Although in this first month I was doing a bit work of like surfing new things and finding academics knowledge but that was way boring and worst than scrolling apps. I used to open my laptop, surf a bit and then watch either a movie which I would not watch whole of it, even while watching the movie I would open my apps again and again, that just creates a weird kind of pressure on mind and I was really doing the best procrastination I could, believe me!

Two things started to catch up my attention, one was exercise and other one was reading, well I chose the prior one and left it after 2 weeks but it turned out to be good, while I was planning to end that my mind was already craving something to do which could either help me escape the gloomy atmosphere of lock-down or help me kill time in some useful way.



Well now the breakthrough point was occurring, the procrastination in this particular option of reading links back to my life in university in many ways, because being an engineer and an average student I had to manage all my studies and projects to remain over average grade, well I succeeded to do that but it took much time of mine which I could invest in my interest of writing and reading, and when it was the chance to finally do this having too much free time, the human nature seeking comfortability with the speed of a released arrow. It took much time to get to that breakthrough point.

Now that the eyes opened and I realized I had been laying just here and there too much, my mind was ready to take a book and start reading. I could do that for a week and yet something felt missing like I was not doing what I supposed to do.  I sat with the book,a cool mind and what I could all hear was to write and start my own blog for it. At first it sounded weird to myself, blogging and me; I had never done that but who knew pandemic could help me out in discovering a new potential in myself. Therefore I made my own blog, since I was enjoying my work I realized to publish it on Instagram too and thus I created my page over there too (i.e @solo_writes_ ). With new work but old interest I figured out new ideas to make my work publish, create quotes and I chose a bit motivational and daily life topics for my blog because I liked them already.

All I had to do now was to take a step, the first step is always the hardest. The way I see it is that maybe my laziness and procrastination lead me directly to somewhere I should have imagined to be earlier. I rediscovered myself although I had no intentions too. Life gives you chances again and again, so we should better keep our eyes open and grab them.

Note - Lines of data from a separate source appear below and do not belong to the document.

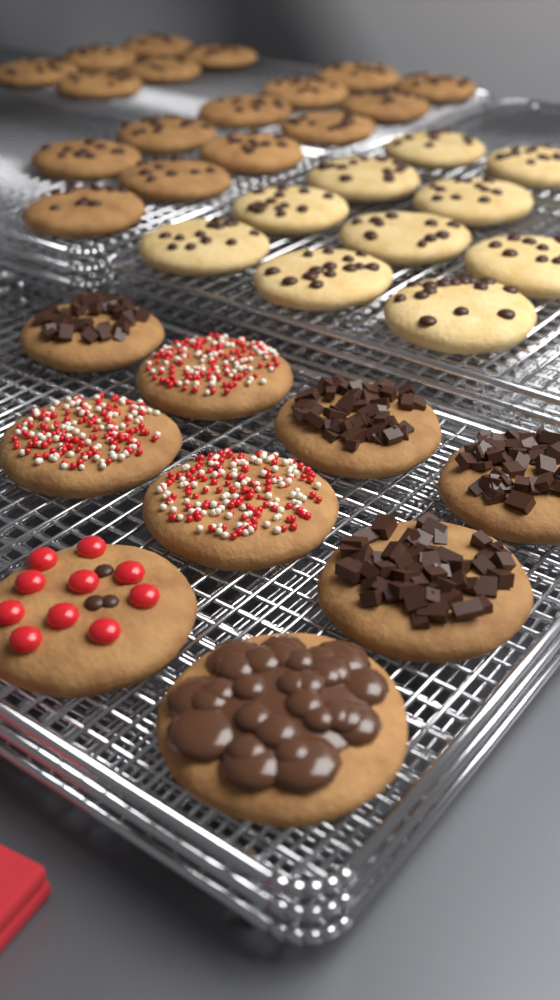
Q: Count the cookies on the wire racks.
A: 36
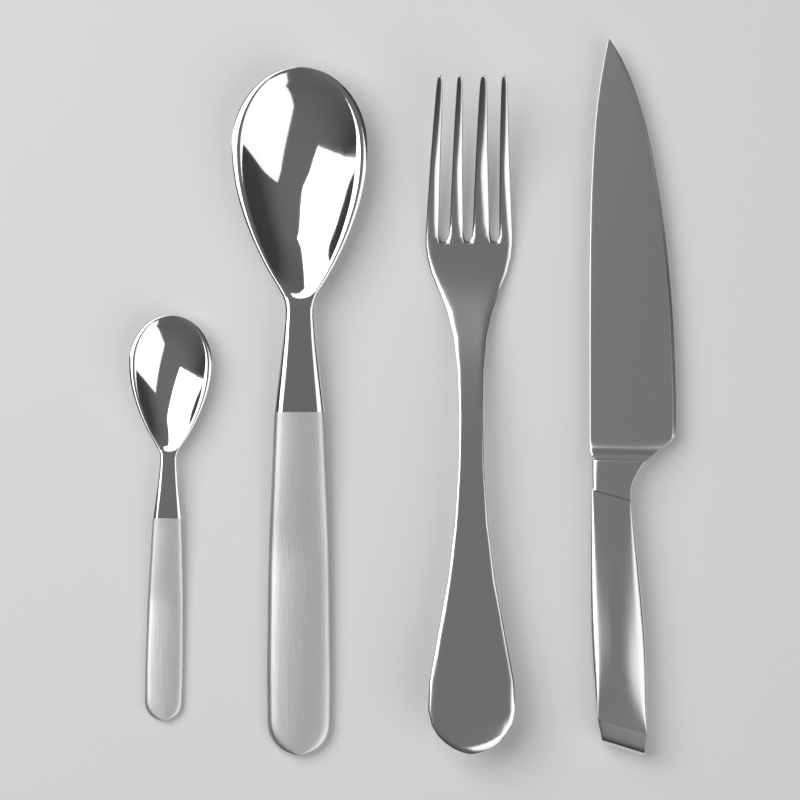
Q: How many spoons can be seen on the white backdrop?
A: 2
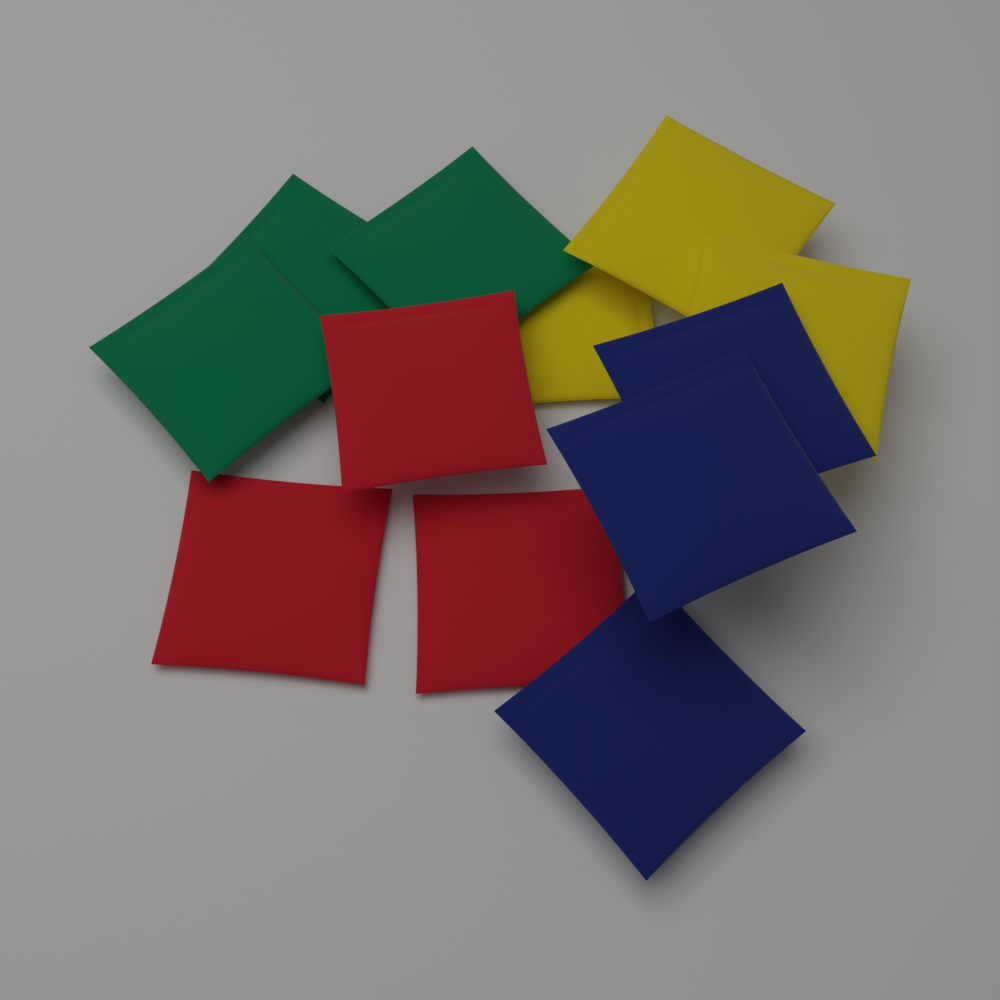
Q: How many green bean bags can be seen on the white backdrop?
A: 3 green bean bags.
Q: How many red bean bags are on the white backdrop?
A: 3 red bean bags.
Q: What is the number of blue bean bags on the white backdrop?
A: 3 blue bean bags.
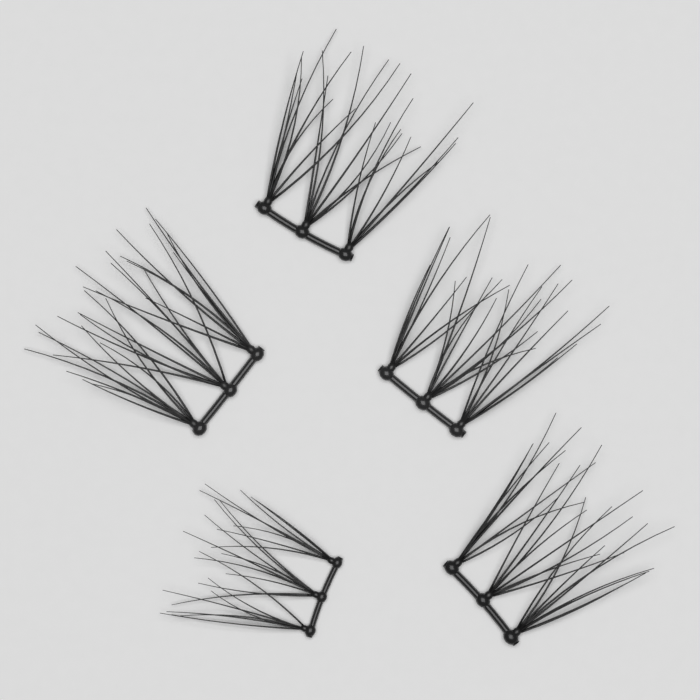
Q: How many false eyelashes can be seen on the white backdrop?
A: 5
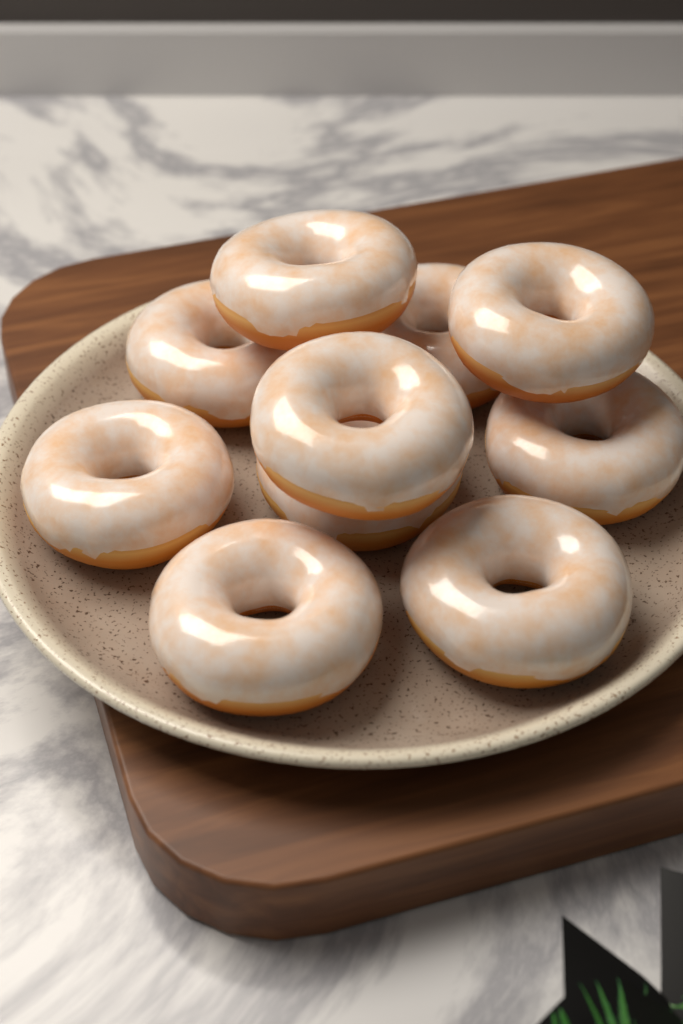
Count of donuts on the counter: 10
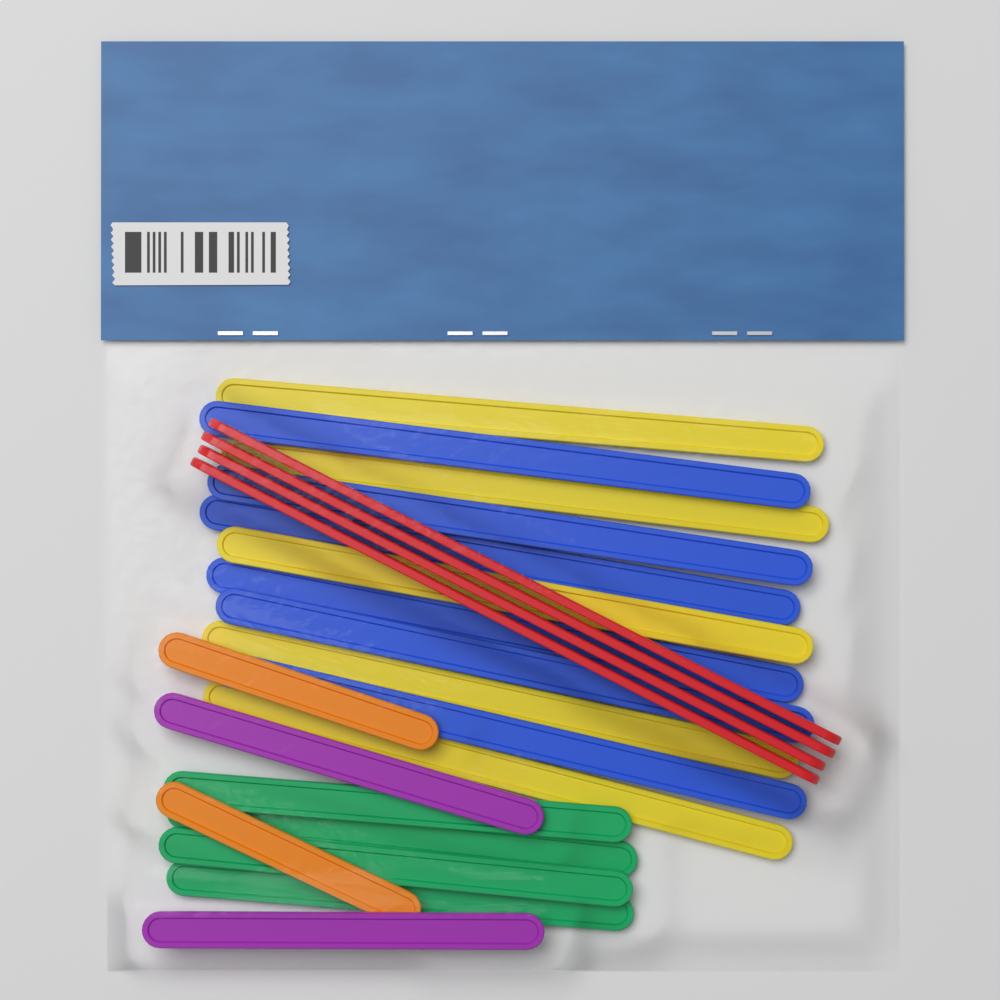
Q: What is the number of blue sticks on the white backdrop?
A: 6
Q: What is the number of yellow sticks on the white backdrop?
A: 5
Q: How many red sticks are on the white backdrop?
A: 4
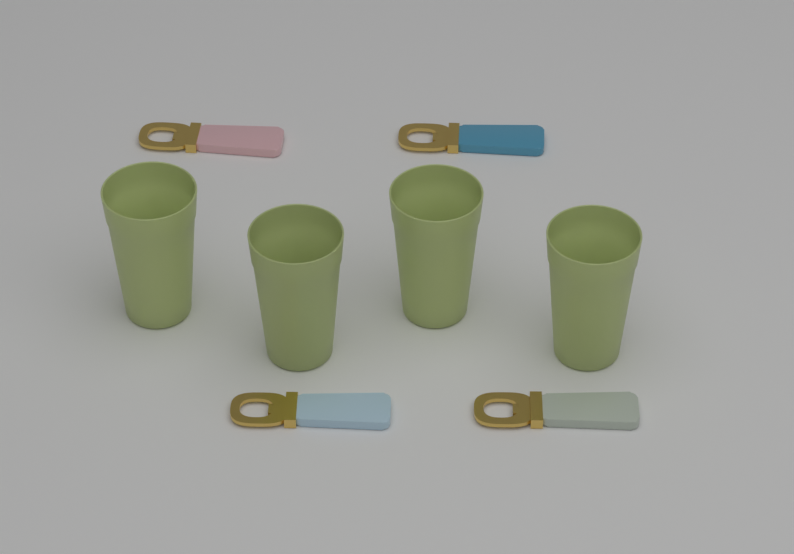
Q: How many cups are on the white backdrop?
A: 4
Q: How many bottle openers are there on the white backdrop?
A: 4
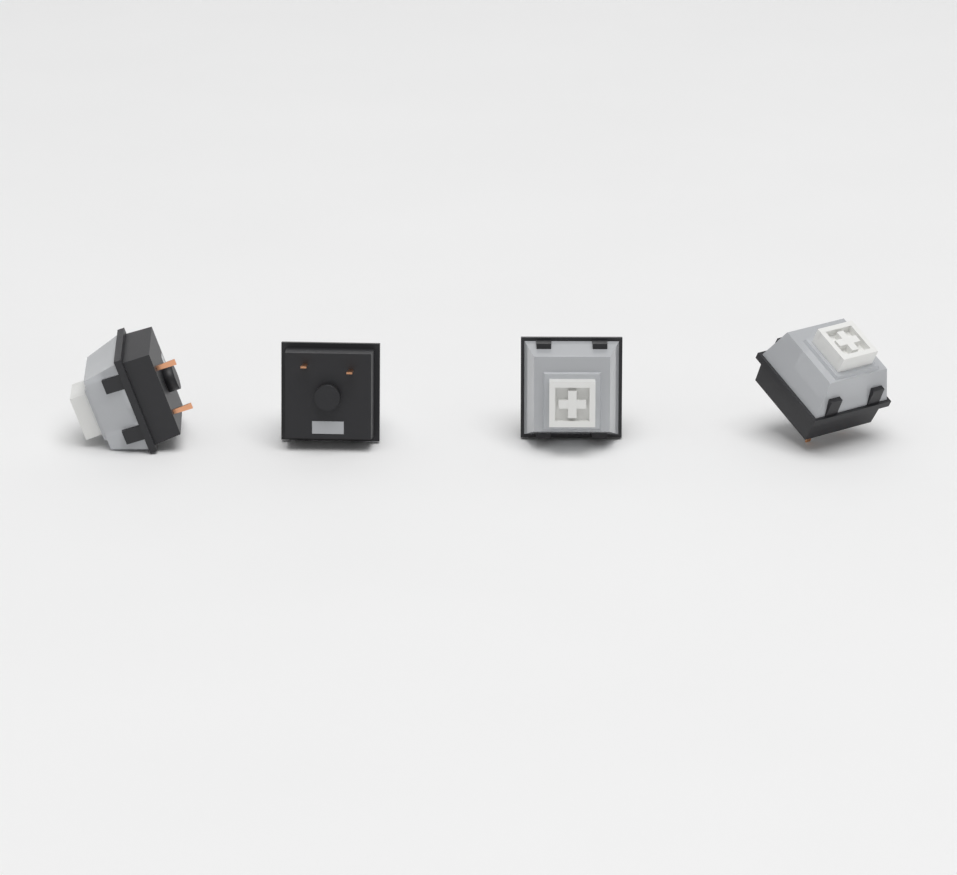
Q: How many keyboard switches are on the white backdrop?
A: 4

I wrote all this because I myself never imagined that lockdown could be so disturbing to one's mind, the first thought for lockdown was I could have immense time to be free of daily routine work but it turned out to be something else. Mind gets a bit anxious while being in a loophole, doing same things again and again, this may even lead to depression, so to escape this anxiety just speak to yourself and choose an activity that best suits you, it might be video games, swimming, reading,writing or anything else. It can help keep your mind active and in a loop of interest where it keeps in illusion of fun and excitement 

This is how pandemic has changed one aspects of my life. Remember your only limit is you and you are the best explorer of yourself. The hardest you could find is the first radical step,the rest becomes history. I hope that you can discover yourself too and escape from the gloomy side to a sunshine one.